(Data items)
>>>
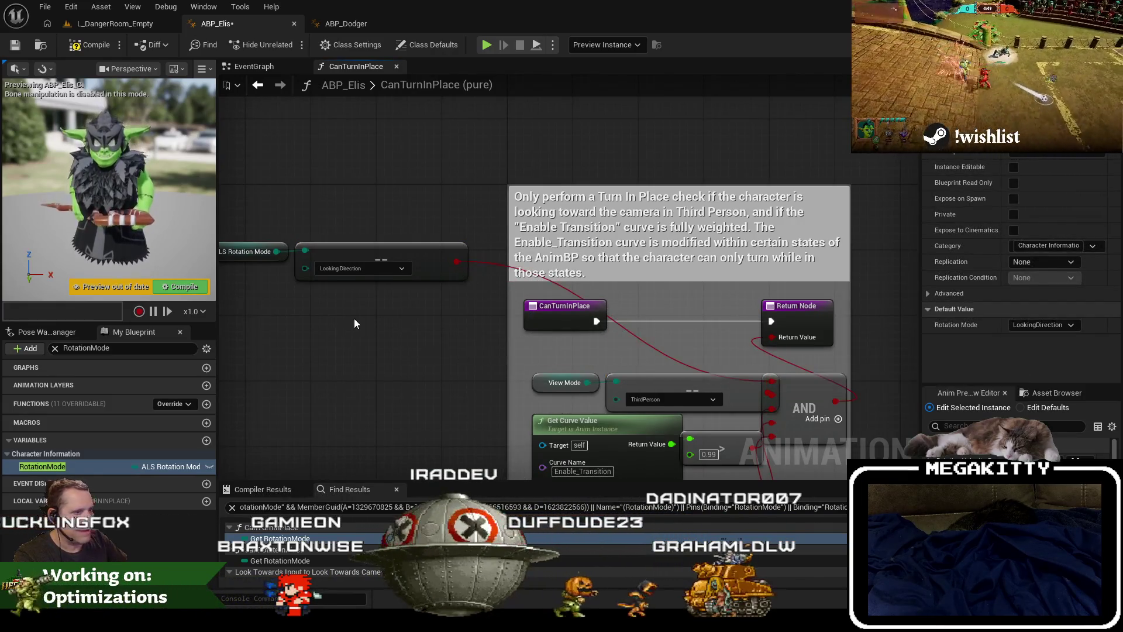
{"action": "left_click_drag", "start_coordinate": [406, 330], "coordinate": [282, 253]}
{"action": "mouse_move", "coordinate": [418, 265]}
{"action": "left_mouse_down"}
{"action": "mouse_move", "coordinate": [648, 325]}
{"action": "mouse_move", "coordinate": [722, 356]}
{"action": "mouse_move", "coordinate": [712, 355]}
{"action": "left_mouse_up"}
Select the new ALS Rotation Mode comparison pair and open the CanRotateInPlace reference
{"action": "left_click_drag", "start_coordinate": [427, 375], "coordinate": [360, 368]}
<<<
Problem statement: Each record is to be restated word for word; no picture goes in.

Exercise result:
{"action": "left_click_drag", "start_coordinate": [406, 330], "coordinate": [282, 253]}
{"action": "mouse_move", "coordinate": [418, 265]}
{"action": "left_mouse_down"}
{"action": "mouse_move", "coordinate": [648, 325]}
{"action": "mouse_move", "coordinate": [722, 356]}
{"action": "mouse_move", "coordinate": [712, 355]}
{"action": "left_mouse_up"}
Select the new ALS Rotation Mode comparison pair and open the CanRotateInPlace reference
{"action": "left_click_drag", "start_coordinate": [427, 375], "coordinate": [360, 368]}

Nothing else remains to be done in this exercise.